The word "GUI로" marks the lines you need; copy each of them from the data.

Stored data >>
-*-

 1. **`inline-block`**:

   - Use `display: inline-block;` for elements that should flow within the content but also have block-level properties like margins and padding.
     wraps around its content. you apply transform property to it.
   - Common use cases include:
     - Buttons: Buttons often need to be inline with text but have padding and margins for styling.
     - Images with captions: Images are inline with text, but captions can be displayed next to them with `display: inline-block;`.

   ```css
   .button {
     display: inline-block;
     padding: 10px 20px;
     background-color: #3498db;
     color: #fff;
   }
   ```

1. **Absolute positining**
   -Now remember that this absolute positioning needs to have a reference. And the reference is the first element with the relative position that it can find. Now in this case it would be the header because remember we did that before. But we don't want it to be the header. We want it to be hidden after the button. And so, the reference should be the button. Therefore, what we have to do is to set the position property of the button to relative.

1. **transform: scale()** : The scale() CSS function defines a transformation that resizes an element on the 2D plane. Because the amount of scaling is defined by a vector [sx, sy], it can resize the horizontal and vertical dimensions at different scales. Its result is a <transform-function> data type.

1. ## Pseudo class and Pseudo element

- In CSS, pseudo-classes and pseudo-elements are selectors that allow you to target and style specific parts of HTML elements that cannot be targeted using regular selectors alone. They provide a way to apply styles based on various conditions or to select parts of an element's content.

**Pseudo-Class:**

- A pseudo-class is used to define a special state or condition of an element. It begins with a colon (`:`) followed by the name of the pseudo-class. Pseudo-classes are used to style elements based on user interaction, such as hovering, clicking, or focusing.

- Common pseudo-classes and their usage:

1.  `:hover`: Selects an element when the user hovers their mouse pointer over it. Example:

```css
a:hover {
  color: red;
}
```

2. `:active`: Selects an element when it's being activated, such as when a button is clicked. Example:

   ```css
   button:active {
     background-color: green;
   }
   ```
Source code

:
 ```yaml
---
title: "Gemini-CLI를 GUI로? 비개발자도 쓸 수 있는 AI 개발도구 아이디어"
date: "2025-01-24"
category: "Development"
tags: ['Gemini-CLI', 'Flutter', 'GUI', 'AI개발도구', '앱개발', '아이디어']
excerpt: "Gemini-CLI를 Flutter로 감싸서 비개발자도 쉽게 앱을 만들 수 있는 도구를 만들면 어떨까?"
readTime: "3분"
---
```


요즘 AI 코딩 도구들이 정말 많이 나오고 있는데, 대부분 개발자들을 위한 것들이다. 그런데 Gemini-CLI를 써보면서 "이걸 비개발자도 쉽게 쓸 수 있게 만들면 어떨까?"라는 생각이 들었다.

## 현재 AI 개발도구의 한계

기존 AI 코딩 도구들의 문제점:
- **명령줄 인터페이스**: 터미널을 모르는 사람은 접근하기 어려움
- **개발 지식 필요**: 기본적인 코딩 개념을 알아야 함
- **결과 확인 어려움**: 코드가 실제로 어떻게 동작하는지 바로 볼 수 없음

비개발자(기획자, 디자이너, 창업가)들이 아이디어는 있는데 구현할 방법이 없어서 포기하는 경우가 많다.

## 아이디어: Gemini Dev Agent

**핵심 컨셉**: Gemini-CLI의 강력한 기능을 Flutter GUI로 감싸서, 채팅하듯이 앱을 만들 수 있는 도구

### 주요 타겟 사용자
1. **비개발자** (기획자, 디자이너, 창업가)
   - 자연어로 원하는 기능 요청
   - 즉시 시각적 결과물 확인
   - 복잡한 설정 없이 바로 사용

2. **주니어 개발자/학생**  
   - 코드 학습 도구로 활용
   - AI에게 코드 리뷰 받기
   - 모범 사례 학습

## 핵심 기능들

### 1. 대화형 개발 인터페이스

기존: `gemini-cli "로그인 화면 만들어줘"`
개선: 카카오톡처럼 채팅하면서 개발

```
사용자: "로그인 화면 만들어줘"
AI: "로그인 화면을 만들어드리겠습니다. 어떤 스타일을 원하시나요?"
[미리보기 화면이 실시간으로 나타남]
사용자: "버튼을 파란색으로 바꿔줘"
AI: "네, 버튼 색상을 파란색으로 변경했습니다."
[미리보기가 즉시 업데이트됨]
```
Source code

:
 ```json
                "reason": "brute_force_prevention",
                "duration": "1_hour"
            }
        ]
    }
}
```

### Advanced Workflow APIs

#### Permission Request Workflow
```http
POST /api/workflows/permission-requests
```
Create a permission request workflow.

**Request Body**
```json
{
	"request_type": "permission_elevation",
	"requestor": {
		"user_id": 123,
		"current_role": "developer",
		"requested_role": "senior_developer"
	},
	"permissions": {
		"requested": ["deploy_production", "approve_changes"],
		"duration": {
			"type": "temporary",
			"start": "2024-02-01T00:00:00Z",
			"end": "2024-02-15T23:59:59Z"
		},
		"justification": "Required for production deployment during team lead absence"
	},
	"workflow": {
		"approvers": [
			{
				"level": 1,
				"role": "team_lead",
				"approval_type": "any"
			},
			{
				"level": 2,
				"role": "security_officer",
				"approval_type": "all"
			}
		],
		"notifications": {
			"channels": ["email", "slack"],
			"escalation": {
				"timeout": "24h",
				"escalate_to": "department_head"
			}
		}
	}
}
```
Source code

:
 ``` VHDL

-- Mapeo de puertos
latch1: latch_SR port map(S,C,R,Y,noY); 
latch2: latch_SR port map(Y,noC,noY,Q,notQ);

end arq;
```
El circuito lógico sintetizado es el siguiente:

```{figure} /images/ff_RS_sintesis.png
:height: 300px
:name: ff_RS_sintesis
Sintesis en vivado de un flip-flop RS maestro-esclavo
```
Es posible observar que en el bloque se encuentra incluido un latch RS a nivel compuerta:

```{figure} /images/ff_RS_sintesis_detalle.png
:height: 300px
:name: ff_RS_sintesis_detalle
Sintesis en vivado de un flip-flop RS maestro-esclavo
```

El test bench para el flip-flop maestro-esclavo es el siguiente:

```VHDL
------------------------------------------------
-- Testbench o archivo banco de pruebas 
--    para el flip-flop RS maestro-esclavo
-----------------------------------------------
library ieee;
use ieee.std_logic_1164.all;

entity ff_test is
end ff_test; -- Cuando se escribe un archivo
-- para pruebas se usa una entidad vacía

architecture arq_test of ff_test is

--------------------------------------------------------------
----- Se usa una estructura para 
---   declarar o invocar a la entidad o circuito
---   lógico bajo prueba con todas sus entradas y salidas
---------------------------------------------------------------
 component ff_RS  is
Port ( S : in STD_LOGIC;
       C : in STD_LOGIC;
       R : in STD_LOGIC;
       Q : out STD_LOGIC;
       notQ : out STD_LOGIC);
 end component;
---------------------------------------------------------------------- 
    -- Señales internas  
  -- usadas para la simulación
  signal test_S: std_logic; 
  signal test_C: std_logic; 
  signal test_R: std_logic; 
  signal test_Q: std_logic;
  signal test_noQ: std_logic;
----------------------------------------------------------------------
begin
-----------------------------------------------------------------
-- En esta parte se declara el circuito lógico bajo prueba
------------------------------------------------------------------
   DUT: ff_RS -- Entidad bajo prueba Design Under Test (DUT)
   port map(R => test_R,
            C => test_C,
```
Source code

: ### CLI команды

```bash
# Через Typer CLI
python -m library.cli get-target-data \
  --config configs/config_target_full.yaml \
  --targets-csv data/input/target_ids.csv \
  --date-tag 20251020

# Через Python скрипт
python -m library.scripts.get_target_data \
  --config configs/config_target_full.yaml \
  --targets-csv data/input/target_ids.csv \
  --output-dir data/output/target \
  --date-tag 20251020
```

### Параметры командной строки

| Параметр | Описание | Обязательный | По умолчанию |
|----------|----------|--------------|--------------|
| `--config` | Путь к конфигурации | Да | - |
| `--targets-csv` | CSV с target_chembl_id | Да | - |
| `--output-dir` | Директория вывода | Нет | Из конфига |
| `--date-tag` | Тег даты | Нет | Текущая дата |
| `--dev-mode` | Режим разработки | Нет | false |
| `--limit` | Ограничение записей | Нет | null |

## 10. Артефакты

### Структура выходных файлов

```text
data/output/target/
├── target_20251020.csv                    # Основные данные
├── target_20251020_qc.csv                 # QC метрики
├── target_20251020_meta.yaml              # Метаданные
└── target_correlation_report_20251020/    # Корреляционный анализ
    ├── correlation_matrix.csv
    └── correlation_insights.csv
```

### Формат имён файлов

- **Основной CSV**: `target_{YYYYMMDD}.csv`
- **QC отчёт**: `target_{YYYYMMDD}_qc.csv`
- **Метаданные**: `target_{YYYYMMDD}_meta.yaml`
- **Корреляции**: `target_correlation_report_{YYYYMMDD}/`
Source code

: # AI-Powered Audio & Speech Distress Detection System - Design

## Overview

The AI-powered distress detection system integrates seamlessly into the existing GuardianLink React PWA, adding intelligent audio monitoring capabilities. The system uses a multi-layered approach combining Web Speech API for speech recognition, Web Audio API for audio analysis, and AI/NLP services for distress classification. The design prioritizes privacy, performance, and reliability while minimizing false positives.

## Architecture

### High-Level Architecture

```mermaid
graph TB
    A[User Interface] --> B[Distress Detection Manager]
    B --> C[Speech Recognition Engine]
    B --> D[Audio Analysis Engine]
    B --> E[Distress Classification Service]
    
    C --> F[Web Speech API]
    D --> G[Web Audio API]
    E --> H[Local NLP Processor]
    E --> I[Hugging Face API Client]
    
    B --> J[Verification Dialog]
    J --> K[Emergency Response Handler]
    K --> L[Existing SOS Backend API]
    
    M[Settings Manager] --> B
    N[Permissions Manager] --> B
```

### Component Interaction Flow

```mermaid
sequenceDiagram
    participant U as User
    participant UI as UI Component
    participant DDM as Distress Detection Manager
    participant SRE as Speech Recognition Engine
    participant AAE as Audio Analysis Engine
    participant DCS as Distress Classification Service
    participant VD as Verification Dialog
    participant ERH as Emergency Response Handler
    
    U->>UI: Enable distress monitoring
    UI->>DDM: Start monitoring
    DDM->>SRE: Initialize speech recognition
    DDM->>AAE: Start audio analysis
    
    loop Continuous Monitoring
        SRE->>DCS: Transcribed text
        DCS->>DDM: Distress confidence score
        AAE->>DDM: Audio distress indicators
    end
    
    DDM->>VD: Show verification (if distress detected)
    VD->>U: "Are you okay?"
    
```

-*-

REPLY >>
title: "Gemini-CLI를 GUI로? 비개발자도 쓸 수 있는 AI 개발도구 아이디어"
**핵심 컨셉**: Gemini-CLI의 강력한 기능을 Flutter GUI로 감싸서, 채팅하듯이 앱을 만들 수 있는 도구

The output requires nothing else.